Thomas Harvey, who was born in England in 1643, served as governor of North Carolina from 1694-1699, under the reign of King William III. Thomas was the son of John and Mary Harvey of Snitterfield Parish in Warwickshire, England. Thomas settled at what became know as Harveys Neck, NC, a peninsula formed by the Perquimans and Yeopim Rivers. He is brother to my eighth great-grandfather, Richard Harvey, who was born in England in 1648.
Richard Harvey came to the Virginia Colony some time in the 1660s but died in London at age 42. His son John was born in 1680 in Perquimans County, NC and died in Virginia in 1746. John’s son Charles was born in 1715 in Virginia and died in 1782. Charles’ son Littleberry was born in 1750 in Virginia and died in Louisiana in 1820. The Harveys seem to be making their way to Texas!
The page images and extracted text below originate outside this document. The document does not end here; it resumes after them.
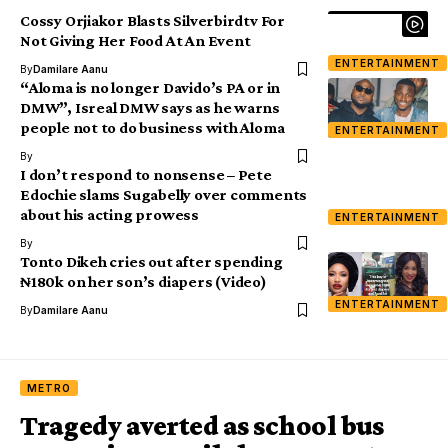
Cossy Orjiakor Blasts Silverbirdtv For
Not Giving Her Food At An Event
ENTERTAINMENT
By
Damilare Aanu
“Aloma is no longer Davido’s PA or in
DMW”, Isreal DMW says as he warns
people not to do business with Aloma
ENTERTAINMENT
By
I don’t respond to nonsense – Pete
Edochie slams Sugabelly over comments
about his acting prowess
ENTERTAINMENT
By
Tonto Dikeh cries out after spending
₦180k on her son’s diapers (Video)
ENTERTAINMENT
By
Damilare Aanu
METRO
Tragedy averted as school bus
Blassingame, mentioned previously, had a son named Charles Calvin who was born in 1825 in Louisiana. Charles had a son named Napoleon who was born in San Augustine County Texas in 1847. Finally, the first Harvey in my family to be born in Texas! My grandfather, James LaRue Harvey, was born in San Augustine County in 1894 and my father was born when James was 42 and his wife, Pearl Markham, was only 16. She died shortly after my dad was born.
Strong Texas Roots

I’m not sure other states inspire as much loyalty in its people as does Texas. When I was in the Marine Corps I was due to give birth to my first child while stationed in North Carolina. I was very unhappy about this. Eventually, all three of our children were born in North Carolina, but after doing the work for this blog I’m not quite as upset about it. It seems North Carolina was a the starting place for both the Patricks and the Harveys. It’s no wonder I have always felt that if I could not live in Texas I’d head to North Carolina. It’s in my DNA! Ha! One thing is for sure though, there aren’t any yankee skeletons in my closet!